* Excerpted text
^^^^

Our government is run by egotistical, self-centered children who fail to recognize the wonderfully rich history of the nation and the promise of a future that we want to leave to our children in favor of their own infamy and power.   I’m somewhat surprised that I have yet to see someone on the floor of Congress kicking, screaming, and throwing their hands in the air when they don’t get their way -- the same way my three-year old does when he misses his afternoon nap, plays outside all day and it’s 9 p.m. on a Saturday night.  It’s probably only a matter of time.

On Facebook I would hope to see more mild-mannered, intelligently driven debate about the issues and fewer personal attacks against the key figures by people I know and respect.  Unfortunately I see more of the same extremist points of view and less of a desire to understand both sides of the issues.  I see people posting funny pics (yes, some of them are actually quite funny) and political gaffes (yes, some of these are simply frustrating and embarrassing), but rarely do I witness intelligent forwarding of the issues that matter most.  I have yet to make up my mind regarding all of the issues at hand, but my motivation is to ensure a strong future more so than ensure that “my team wins.” I honestly hear more intelligent debate regarding NFL issues from sports talk radio on my commutes back and forth than I do from any political discussion through the media.

^^^^

* Records supplied
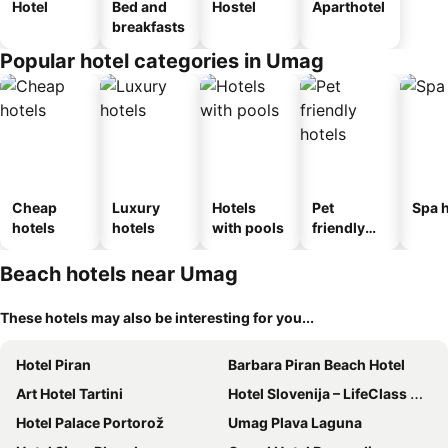
Hotel
Bed and
Hostel
Aparthotel
breakfasts
Popular hotel categories in Umag
Cheap
Luxury
Hotels
Pet
Spa h
hotels
hotels
with pools
friendly
hotels
Beach hotels near Umag
These hotels may also be interesting for you...
Hotel Piran
Barbara Piran Beach Hotel
Art Hotel Tartini
Hotel Slovenija – LifeClass Hotels & Spa, Portorož
Hotel Palace Portorož
Umag Plava Laguna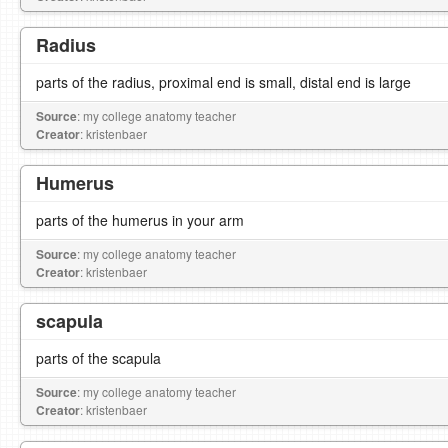
Radius
parts of the radius, proximal end is small, distal end is large
Source
: my college anatomy teacher
Creator
: kristenbaer
Humerus
parts of the humerus in your arm
Source
: my college anatomy teacher
Creator
: kristenbaer
scapula
parts of the scapula
Source
: my college anatomy teacher
Creator
: kristenbaer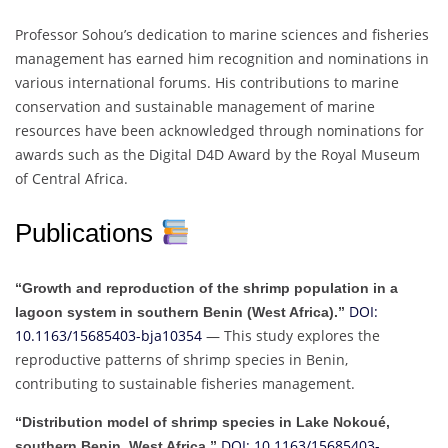
Professor Sohou’s dedication to marine sciences and fisheries
management has earned him recognition and nominations in
various international forums. His contributions to marine
conservation and sustainable management of marine
resources have been acknowledged through nominations for
awards such as the Digital D4D Award by the Royal Museum
of Central Africa.
Publications
“Growth and reproduction of the shrimp population in a
DOI:
lagoon system in southern Benin (West Africa).”
10.1163/15685403-bja10354
— This study explores the
reproductive patterns of shrimp species in Benin,
contributing to sustainable fisheries management.
“Distribution model of shrimp species in Lake Nokoué,
DOI: 10.1163/15685403-
southern Benin, West Africa.”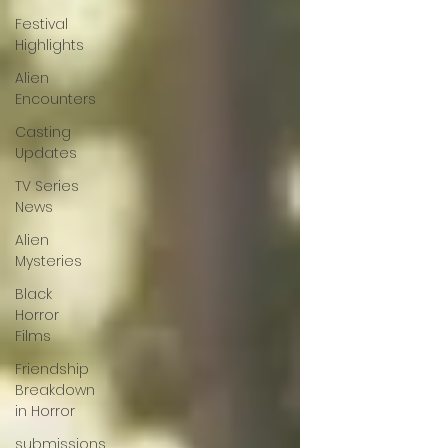
Festival
Highlights
Alien
Encounters
Casting
Updates
TV Series
News
Alien
Mysteries
Black
Horror
Films
Friendship
Breakdown
in Horror
submissions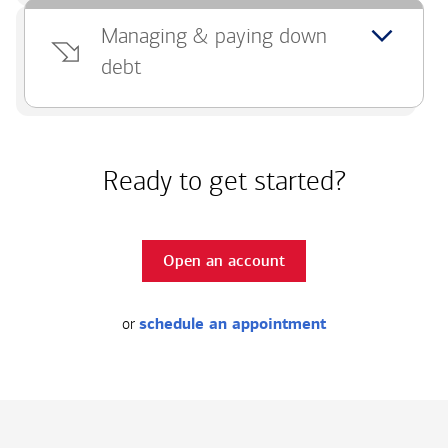
Managing & paying down
debt
Ready to get started?
Open an account
or
schedule an appointment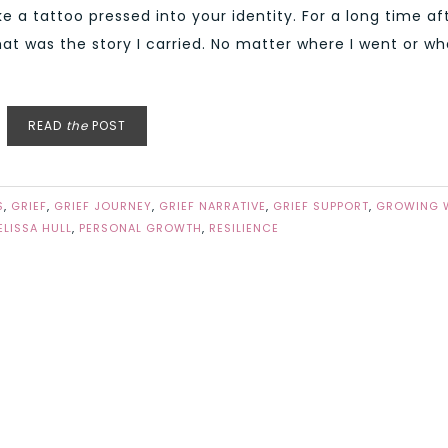
e a tattoo pressed into your identity. For a long time af
hat was the story I carried. No matter where I went or wh
READ
the
POST
S
,
GRIEF
,
GRIEF JOURNEY
,
GRIEF NARRATIVE
,
GRIEF SUPPORT
,
GROWING 
ELISSA HULL
,
PERSONAL GROWTH
,
RESILIENCE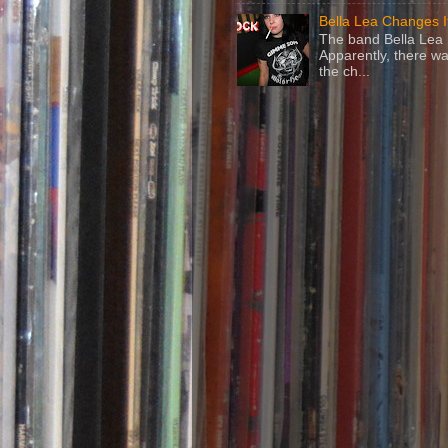
Bella Lea Changes 
The band Bella Lea h
Apparently, there wa
the ch...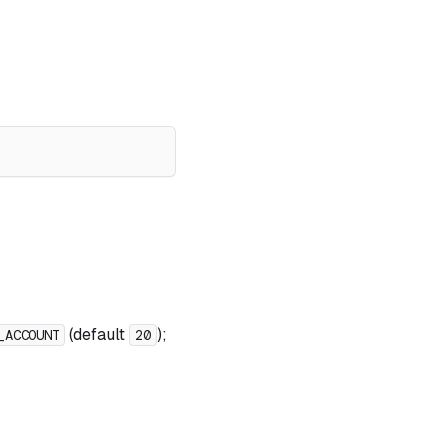
(default
);
_ACCOUNT
20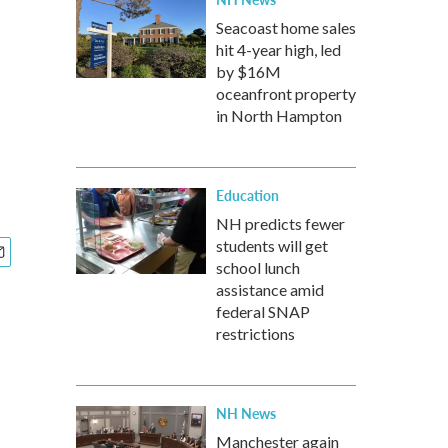
Seacoast home sales
hit 4-year high, led
by $16M
oceanfront property
in North Hampton
Education
NH predicts fewer
students will get
school lunch
assistance amid
federal SNAP
restrictions
NH News
Manchester again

^^^^

* Required tasks
1. Rewrite the excerpt on political discourse starting at "On Facebook I" and ending at "through the media.", putting "Twitter" in place of "Facebook".
2. Decide whether each statement agrees with the excerpt on political discourse. For each one, answer yes or no and quote the words from the excerpt that settle it.
(a) The writer has already made up their mind on all of the issues.
(b) The writer's child is three years old.
(c) The writer hears more intelligent debate about NFL issues on sports talk radio than from political discussion through the media.
3. List every action that the excerpt on political discourse says the writer has yet to see someone on the floor of Congress doing.

* Answer set
1.
On Twitter I would hope to see more mild-mannered, intelligently driven debate about the issues and fewer personal attacks against the key figures by people I know and respect.  Unfortunately I see more of the same extremist points of view and less of a desire to understand both sides of the issues.  I see people posting funny pics (yes, some of them are actually quite funny) and political gaffes (yes, some of these are simply frustrating and embarrassing), but rarely do I witness intelligent forwarding of the issues that matter most.  I have yet to make up my mind regarding all of the issues at hand, but my motivation is to ensure a strong future more so than ensure that “my team wins.” I honestly hear more intelligent debate regarding NFL issues from sports talk radio on my commutes back and forth than I do from any political discussion through the media.

2.
(a) No: "I have yet to make up my mind regarding all of the issues at hand"
(b) Yes: "my three-year old"
(c) Yes: "I honestly hear more intelligent debate regarding NFL issues from sports talk radio on my commutes back and forth than I do from any political discussion through the media."

3.
- kicking
- screaming
- throwing their hands in the air